On the Generalizability of ECG-based Stress Detection Models
Pooja Prajod, Elisabeth André
TL;DR
This study evaluates how well ECG-based stress detection generalizes across different datasets by comparing two deep learning approaches with three HRV-feature-based classifiers on WESAD and SWELL-KW. It uses LOSO cross-validation within datasets and cross-dataset transfer to assess generalization, and demonstrates that HRV-feature models outperform deep learning when transferring to a dataset with different stressors and sensors, while deep learning remains superior within the same dataset. The findings imply that HRV-based approaches are more suitable for deployment in scenarios different from the training data, whereas deep ECG methods are advantageous when the input characteristics match the training distribution. The work highlights the need for more diverse datasets and controlled cross-device analyses to improve generalizability of ECG-based stress recognition systems.
Abstract
Stress is prevalent in many aspects of everyday life including work, healthcare, and social interactions. Many works have studied handcrafted features from various bio-signals that are indicators of stress. Recently, deep learning models have also been proposed to detect stress. Typically, stress models are trained and validated on the same dataset, often involving one stressful scenario. However, it is not practical to collect stress data for every scenario. So, it is crucial to study the generalizability of these models and determine to what extent they can be used in other scenarios. In this paper, we explore the generalization capabilities of Electrocardiogram (ECG)-based deep learning models and models based on handcrafted ECG features, i.e., Heart Rate Variability (HRV) features. To this end, we train three HRV models and two deep learning models that use ECG signals as input. We use ECG signals from two popular stress datasets - WESAD and SWELL-KW - differing in terms of stressors and recording devices.
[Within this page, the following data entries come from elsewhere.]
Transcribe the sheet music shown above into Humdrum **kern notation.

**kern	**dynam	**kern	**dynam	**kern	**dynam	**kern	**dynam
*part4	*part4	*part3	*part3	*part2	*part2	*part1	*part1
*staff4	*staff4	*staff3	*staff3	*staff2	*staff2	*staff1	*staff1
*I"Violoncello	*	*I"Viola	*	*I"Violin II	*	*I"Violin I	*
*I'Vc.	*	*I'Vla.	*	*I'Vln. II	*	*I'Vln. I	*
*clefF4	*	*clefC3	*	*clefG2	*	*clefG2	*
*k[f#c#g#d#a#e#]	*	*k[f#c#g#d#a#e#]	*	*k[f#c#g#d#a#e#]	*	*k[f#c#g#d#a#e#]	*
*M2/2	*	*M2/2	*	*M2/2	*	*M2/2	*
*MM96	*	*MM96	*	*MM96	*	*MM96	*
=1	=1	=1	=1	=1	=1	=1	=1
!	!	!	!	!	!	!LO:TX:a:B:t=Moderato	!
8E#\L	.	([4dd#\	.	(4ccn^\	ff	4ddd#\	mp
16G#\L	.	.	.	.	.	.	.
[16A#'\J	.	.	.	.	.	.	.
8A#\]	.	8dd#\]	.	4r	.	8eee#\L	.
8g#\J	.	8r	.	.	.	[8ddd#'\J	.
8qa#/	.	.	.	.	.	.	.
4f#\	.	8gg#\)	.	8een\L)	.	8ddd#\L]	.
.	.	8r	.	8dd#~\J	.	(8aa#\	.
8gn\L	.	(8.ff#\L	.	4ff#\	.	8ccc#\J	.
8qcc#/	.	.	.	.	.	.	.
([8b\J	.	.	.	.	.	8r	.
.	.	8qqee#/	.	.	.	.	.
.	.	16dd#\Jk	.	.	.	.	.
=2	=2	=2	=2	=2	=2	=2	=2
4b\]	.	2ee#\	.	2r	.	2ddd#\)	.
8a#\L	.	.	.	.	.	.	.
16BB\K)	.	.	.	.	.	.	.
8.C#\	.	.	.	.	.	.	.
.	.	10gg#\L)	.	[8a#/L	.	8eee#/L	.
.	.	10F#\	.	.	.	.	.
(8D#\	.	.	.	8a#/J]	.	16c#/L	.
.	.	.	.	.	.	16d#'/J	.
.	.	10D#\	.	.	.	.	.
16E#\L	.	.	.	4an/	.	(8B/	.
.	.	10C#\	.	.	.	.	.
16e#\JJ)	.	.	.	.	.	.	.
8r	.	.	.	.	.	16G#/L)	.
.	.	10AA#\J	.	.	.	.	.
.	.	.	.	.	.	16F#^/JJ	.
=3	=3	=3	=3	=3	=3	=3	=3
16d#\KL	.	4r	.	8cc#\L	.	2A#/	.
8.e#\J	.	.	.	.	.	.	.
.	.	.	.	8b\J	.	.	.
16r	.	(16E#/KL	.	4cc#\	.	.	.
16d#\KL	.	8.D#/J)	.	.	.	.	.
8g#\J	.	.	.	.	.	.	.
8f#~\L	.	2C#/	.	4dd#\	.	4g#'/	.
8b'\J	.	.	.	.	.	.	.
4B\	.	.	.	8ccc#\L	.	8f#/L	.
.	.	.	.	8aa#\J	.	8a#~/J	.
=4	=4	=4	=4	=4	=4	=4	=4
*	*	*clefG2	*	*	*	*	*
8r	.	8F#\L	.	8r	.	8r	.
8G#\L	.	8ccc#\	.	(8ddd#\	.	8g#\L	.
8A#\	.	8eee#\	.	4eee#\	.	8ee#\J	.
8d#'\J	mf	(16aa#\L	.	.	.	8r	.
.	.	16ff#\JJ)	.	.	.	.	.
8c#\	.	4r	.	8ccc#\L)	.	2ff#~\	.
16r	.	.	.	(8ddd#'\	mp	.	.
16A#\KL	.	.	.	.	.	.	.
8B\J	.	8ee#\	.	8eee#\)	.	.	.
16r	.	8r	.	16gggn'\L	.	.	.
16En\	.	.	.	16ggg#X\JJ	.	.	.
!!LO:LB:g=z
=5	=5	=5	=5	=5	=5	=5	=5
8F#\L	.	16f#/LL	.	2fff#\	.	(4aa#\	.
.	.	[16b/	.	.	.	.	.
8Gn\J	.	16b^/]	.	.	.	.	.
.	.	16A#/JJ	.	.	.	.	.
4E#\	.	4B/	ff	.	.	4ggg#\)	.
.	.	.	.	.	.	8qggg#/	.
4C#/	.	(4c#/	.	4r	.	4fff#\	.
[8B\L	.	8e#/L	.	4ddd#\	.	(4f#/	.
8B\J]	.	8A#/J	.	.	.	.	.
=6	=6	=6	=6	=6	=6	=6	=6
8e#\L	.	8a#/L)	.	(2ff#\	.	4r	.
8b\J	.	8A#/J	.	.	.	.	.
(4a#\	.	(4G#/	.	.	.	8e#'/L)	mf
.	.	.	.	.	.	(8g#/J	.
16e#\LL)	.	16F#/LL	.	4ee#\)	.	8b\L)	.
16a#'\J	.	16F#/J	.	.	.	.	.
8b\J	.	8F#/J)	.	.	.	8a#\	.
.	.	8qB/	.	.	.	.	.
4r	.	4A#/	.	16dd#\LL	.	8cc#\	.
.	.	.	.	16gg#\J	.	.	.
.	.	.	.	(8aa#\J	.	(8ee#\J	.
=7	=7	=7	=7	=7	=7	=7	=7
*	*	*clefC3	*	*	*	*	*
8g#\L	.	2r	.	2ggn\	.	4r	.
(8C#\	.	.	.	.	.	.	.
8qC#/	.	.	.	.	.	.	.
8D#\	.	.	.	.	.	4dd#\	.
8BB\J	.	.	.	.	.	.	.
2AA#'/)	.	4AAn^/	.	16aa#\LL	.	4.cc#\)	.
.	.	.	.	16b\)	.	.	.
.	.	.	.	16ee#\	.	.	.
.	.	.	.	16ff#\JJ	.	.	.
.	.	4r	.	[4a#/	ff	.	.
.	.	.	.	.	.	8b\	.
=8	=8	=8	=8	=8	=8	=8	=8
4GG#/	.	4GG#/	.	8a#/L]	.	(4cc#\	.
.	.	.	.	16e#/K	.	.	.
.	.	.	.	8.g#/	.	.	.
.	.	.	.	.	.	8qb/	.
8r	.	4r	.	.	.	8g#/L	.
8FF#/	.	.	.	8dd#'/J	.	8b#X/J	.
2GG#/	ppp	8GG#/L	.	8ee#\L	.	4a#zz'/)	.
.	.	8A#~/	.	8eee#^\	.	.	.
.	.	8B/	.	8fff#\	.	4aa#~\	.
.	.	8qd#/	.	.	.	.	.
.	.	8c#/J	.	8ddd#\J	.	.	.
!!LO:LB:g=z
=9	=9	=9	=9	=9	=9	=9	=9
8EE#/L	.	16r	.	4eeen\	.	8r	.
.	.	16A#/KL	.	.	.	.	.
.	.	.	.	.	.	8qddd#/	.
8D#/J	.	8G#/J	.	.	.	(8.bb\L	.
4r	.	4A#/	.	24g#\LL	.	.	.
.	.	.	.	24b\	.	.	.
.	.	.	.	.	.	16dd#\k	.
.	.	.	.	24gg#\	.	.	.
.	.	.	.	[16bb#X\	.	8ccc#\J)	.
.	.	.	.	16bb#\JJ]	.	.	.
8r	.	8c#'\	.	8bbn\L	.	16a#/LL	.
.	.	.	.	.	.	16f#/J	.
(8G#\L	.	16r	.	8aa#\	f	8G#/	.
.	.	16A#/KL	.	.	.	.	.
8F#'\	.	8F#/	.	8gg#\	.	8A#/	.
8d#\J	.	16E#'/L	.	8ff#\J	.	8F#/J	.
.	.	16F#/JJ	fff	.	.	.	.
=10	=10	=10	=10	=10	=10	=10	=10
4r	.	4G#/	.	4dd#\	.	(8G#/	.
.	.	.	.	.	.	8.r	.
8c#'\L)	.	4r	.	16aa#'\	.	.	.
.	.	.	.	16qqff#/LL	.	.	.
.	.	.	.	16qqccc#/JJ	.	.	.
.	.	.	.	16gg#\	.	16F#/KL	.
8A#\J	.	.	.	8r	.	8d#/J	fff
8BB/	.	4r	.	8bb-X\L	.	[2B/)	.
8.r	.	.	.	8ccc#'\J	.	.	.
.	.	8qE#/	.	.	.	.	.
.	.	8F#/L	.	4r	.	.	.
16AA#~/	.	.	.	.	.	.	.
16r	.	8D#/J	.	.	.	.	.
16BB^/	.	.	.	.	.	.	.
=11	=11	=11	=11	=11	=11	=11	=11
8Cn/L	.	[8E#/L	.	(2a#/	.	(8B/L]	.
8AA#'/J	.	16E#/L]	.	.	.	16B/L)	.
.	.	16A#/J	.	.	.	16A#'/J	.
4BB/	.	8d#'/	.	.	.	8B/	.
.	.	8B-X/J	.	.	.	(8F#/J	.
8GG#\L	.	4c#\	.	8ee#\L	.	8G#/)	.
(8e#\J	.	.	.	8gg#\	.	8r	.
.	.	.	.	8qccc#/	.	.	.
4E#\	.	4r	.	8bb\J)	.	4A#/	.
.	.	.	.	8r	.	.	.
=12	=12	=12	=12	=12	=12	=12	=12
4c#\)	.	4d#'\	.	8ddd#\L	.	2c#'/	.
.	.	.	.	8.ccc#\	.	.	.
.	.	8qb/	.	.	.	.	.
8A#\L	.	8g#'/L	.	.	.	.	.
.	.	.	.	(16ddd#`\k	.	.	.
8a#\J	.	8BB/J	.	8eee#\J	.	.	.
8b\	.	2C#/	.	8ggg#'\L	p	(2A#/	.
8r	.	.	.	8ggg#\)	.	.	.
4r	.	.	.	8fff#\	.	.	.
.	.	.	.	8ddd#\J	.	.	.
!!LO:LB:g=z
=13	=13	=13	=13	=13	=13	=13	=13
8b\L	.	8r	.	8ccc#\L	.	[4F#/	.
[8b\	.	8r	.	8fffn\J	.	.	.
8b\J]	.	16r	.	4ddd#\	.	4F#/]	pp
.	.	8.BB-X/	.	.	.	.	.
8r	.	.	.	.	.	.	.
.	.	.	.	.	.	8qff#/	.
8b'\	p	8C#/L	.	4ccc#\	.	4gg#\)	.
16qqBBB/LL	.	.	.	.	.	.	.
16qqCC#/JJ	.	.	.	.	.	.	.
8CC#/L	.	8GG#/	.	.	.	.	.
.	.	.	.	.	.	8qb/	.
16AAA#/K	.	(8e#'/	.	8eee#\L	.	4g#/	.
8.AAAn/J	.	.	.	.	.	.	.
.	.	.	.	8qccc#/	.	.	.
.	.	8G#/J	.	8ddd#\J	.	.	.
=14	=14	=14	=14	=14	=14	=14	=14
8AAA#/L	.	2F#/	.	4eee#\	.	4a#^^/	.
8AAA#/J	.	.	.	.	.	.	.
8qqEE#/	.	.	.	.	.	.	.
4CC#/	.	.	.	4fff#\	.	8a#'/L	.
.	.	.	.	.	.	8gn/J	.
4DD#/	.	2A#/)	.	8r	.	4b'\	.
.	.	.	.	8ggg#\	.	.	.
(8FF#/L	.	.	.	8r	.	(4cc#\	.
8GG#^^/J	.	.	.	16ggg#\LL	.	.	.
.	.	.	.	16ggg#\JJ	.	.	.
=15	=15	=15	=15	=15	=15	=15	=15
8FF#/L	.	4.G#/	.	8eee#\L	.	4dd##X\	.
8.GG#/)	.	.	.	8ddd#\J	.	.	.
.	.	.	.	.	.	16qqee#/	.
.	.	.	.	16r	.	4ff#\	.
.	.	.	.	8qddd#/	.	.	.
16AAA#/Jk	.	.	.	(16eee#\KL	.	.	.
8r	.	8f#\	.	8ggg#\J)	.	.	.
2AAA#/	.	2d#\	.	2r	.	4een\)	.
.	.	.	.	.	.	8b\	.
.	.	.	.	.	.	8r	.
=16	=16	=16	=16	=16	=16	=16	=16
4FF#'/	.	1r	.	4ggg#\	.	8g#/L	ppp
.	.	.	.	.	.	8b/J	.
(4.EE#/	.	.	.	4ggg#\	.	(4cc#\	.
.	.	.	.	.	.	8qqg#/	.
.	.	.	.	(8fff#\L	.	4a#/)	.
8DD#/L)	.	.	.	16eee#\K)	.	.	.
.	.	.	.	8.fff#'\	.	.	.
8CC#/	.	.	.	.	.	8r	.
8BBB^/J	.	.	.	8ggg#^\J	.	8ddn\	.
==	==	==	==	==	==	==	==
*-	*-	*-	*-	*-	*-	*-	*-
First, we evaluate the models using leave-one-subject-out (LOSO) cross-validation using training and validation samples from the same dataset. Next, we perform a cross-dataset validation of the models, that is, LOSO models trained on the WESAD dataset are validated using SWELL-KW samples and vice versa. While deep learning models achieve the best results on the same dataset, models based on HRV features considerably outperform them on data from a different dataset. This trend is observed for all the models on both datasets. Therefore, HRV models are a better choice for stress recognition in applications that are different from the dataset scenario. To the best of our knowledge, this is the first work to compare the cross-dataset generalizability between ECG-based deep learning models and HRV models.